Mais 400 quilos de carne, duas toneladas de arroz e cerca de duas toneladas de feijão são servidos diariamente na cozinha do 18º Acampamento Terra Livre (ATL)
Ao lado da plenária do 18° Acampamento Terra Livre é possível ouvir o barulho das panelas batendo, facas cortando e ver os carregamentos que chegam a todo momento. O calor dos fogões em pleno vapor espalha um aroma de comida farta e saborosa. O alimento por aqui tem história e sabor de luta. Não é para qualquer um a missão de saciar a fome dos mais de 7 mil indígenas de 200 povos presentes em Brasília até o momento.

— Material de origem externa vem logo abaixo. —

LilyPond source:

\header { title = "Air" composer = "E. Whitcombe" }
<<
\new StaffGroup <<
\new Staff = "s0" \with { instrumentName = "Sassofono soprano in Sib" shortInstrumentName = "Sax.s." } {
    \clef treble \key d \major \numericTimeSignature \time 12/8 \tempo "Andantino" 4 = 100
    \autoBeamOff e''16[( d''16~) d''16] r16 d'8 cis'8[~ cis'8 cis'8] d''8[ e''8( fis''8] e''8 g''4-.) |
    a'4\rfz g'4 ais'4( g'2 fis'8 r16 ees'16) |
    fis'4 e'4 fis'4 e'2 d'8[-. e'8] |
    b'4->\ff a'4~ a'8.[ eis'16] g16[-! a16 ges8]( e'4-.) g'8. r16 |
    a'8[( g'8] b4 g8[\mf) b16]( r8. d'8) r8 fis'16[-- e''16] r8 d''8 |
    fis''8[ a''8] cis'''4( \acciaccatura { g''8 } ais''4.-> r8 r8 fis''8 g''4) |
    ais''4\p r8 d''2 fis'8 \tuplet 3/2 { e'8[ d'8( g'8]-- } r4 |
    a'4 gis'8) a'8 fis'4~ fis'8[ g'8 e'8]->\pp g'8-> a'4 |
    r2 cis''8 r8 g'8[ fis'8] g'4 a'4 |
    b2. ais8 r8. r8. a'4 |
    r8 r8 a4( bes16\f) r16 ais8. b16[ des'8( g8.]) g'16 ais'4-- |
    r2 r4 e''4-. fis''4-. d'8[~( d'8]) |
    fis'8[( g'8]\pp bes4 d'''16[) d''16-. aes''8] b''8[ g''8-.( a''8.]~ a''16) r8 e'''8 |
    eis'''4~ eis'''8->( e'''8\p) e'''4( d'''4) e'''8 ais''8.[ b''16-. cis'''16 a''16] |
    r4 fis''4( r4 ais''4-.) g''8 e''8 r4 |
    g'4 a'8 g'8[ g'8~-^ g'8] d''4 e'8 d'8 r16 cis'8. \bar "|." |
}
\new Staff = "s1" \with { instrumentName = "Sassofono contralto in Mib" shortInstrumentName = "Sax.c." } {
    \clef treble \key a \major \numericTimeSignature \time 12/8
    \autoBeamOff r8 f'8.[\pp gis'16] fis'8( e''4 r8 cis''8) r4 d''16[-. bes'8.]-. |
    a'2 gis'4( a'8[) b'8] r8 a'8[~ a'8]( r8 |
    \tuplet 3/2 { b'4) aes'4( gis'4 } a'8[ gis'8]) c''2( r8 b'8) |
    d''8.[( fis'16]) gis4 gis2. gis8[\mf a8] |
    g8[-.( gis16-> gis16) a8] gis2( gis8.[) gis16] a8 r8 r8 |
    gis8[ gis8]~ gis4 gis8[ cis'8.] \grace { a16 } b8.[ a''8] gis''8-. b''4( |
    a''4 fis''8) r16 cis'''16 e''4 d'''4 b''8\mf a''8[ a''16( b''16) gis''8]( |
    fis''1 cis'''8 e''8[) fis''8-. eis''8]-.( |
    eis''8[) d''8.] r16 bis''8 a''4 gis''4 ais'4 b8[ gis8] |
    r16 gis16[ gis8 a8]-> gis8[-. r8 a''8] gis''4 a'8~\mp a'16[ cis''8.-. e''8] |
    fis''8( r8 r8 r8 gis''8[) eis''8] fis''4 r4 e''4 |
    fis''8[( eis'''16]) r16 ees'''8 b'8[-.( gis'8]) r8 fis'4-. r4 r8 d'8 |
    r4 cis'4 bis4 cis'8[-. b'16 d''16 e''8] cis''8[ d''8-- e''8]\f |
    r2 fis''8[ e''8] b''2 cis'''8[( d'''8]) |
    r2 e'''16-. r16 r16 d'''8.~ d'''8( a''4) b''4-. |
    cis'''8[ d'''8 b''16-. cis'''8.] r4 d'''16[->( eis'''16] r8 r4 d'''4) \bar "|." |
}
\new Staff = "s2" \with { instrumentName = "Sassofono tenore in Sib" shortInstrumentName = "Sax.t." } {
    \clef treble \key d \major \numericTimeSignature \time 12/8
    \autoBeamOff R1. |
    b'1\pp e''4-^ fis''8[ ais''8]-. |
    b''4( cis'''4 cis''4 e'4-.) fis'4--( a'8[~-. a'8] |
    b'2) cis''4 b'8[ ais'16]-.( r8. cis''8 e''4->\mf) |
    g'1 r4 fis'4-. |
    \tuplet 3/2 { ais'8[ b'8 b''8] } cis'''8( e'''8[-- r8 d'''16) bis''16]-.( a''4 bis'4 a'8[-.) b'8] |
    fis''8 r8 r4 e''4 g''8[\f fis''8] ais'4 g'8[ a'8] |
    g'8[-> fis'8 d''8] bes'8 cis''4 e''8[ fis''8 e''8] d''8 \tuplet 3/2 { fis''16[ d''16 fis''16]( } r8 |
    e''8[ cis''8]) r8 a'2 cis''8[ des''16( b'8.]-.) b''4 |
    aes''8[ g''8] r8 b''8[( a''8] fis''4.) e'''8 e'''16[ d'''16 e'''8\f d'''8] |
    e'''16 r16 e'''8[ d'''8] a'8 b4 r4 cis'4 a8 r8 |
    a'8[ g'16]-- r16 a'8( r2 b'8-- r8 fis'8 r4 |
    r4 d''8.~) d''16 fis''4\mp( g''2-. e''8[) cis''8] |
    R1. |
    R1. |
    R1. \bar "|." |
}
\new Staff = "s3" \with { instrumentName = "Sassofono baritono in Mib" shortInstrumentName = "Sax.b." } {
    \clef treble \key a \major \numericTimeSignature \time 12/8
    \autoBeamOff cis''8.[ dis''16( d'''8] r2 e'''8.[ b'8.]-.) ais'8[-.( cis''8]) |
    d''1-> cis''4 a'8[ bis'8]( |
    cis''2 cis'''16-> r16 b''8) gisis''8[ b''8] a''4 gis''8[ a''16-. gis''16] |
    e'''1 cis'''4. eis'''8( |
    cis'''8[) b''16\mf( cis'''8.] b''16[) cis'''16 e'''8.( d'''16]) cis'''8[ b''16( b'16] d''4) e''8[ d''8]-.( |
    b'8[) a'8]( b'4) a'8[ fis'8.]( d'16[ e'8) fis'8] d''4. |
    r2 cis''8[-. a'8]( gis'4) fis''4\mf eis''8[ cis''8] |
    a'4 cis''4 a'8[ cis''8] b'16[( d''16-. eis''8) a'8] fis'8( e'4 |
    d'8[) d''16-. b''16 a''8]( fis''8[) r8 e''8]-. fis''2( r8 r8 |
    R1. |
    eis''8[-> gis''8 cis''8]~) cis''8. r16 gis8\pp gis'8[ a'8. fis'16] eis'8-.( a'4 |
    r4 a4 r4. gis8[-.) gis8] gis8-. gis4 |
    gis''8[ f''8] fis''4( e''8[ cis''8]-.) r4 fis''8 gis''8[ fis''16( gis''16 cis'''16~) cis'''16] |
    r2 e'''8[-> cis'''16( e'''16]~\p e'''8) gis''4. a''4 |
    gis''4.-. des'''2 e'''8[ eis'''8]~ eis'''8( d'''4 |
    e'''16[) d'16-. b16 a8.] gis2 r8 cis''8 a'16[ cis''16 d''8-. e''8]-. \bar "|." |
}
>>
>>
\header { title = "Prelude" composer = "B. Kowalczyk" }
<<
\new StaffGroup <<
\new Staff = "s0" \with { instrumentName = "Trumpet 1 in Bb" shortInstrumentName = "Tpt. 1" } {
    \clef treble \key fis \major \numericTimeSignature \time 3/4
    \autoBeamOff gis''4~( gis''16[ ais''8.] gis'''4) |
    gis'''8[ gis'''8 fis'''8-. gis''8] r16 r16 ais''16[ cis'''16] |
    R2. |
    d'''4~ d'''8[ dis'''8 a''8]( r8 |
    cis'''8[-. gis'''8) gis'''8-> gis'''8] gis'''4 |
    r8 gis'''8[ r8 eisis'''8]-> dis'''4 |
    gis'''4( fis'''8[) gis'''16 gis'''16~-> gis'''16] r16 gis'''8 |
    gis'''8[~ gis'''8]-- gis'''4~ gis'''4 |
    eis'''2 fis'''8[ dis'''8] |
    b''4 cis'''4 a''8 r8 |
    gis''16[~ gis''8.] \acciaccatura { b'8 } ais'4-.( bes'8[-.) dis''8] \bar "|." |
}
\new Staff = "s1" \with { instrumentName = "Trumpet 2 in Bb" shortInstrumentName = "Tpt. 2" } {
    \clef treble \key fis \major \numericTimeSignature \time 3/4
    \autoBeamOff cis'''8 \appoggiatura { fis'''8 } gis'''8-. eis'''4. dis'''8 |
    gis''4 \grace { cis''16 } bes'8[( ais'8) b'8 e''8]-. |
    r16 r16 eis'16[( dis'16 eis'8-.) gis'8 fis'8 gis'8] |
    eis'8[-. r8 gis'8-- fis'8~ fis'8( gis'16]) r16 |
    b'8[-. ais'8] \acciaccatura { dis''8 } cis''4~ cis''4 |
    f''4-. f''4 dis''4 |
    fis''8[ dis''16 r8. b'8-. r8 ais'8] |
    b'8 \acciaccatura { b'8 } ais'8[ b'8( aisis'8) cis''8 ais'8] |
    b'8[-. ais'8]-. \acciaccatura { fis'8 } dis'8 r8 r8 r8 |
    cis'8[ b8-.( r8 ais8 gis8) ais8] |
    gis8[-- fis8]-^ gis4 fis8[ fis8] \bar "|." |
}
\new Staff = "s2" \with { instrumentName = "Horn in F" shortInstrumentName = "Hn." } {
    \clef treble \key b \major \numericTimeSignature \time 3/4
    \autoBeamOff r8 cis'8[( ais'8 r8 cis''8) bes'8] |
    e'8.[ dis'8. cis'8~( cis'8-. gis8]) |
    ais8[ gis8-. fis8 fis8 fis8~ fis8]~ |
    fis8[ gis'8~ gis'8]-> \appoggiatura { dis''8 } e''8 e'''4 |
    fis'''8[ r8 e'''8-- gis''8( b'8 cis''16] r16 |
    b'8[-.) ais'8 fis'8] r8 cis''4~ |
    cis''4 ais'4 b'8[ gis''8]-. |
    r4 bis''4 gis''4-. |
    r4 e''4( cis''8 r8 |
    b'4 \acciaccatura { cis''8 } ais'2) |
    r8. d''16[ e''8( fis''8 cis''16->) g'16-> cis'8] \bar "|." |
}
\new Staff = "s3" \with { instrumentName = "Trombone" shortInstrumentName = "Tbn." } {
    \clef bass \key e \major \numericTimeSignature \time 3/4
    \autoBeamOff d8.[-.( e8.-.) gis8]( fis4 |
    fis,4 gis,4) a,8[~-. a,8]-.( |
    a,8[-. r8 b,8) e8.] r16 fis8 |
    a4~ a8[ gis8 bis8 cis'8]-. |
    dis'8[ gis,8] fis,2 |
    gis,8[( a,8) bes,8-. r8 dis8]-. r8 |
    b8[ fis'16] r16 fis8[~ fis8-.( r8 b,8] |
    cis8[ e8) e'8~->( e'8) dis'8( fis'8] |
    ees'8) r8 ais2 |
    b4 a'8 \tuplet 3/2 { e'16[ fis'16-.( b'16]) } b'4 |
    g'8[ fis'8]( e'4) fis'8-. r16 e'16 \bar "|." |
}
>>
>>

E este desafio coube aos guerreiros do Movimento dos Trabalhadores Rurais Sem Terra (MST).
Mais 400 quilos de carne, duas toneladas de arroz e cerca de duas toneladas de feijão são servidos diariamente nesta cozinha, preparados pelas mãos cuidadosas de 31 homens e mulheres do campo, com a orientação de 3 nutricionistas. Nilma de Jesus Ribeiro, do Assentamento Roseli Nunes, coordena a equipe e conta que “como MST, a gente procura sempre trabalhar com a alimentação orgânica. Tudo o que estamos fazendo aqui na alimentação Indígena é orgânico e saudável. Usamos só temperos naturais, bastante alho e cebola, porque é o alho que dá sabor na comida, não precisa colocar condimentos que tem muita química. É muito interessante porque a gente começa a aprender um com a cultura do outro”.
Este espaço, no entanto, não alimenta somente o corpo. A cozinha do ATL 2022 alimenta o sonho de quem acredita na tão necessária unidade dos povos para retomar o Brasil. É o que nos explica Dinamam Tuxá, representante da Apoinme na coordenação executiva da Apib. “Nesse momento o ATL busca implementar para nosso povo uma alimentação mais saudável, com uma identidade, que tem uma luta. Todo alimento que vem aqui, vem fruto de uma história de resistência que é a história do MST, que luta pelos seus territórios também. Que luta pelo seu espaço, pela Reforma Agrária. E nós temos pautas em comum. Por vários anos, nós estamos caminhando de forma conjunta, mas sempre num campo político. Em alguns momentos temos a luta conjunta na prática, mas isso era difuso dentro do campo de atuação dos movimentos sociais e no Acampamento Terra Livre nós conseguimos concretizar de fato a luta dos povos indígenas e a luta do MST, representada através dos seus alimentos”.
A produção vem das áreas de reforma agrária do Distrito Federal e entorno, como os assentamentos Oziel Alves, Pequeno Wiliam, Roseli Nunes e dos estados do Goiás, Rio Grande do Sul e Minas Gerais, conta Adonildo Rodrigues Souza. Coordenador do MST e acampado da área 8 de março, em Planaltina, para ele o trabalho na cozinha é a prática da solidariedade que só existe entre a classe trabalhadora. “Para nós, esse espaço é de grande importância, não só de estar montada a cozinha, mas do cultivo da relação de solidariedade. Apesar da pouca diferença que temos, são as causas, as pautas que nos unem para lutar contra esse governo fascista que todo dia tenta prejudicar nós trabalhadores. É evidente que este governo atua para exterminar os pobres”, afirma.
Ele explica que o cardápio foi pensado para abranger a diversidade cultural do Brasil e o acompanhamento de profissionais nutricionistas busca nutrir a força para a lutar. “Como num país igual ao Brasil, em que não se investe na agricultura familiar e reforma agrária a gente consiga tirar tantos alimentos da agricultura, sem nenhuma política para isso. Quem alimenta o povo brasileiro são os agricultores familiares”, assinala Adonildo. E Nilma mostra orgulhosa os alimentos no estoque. “Estamos oferecendo o melhor do que nós temos, a mandioca, o cuscuz o inhame, batata doce, banana, laranja. A carne também é toda orgânica”.
Dinamam destaca a presença do MST nesta edição do ATL tem uma intencionalidade. “Nós sabemos que essa unidade é o que nós precisamos para combater esse mal que foi instalado no Brasil. Esse mal do ódio, do racismo estrutural, do racismo institucional que esses dois movimentos vêm sentindo, principalmente com essa política que não reconhece a agricultura familiar, que não reconhece a agricultura tradicional, que não fomenta ações voltadas para o fortalecimento das nossas práticas tradicionais e familiares. Então, nós tomamos a decisão de se unir para fortalecer a nossa cadeia de produção, para fortalecer essa relação que é para além de política, é uma relação de luta. Essa é uma unidade para todo povo brasileiro, em nome do bem comum ”.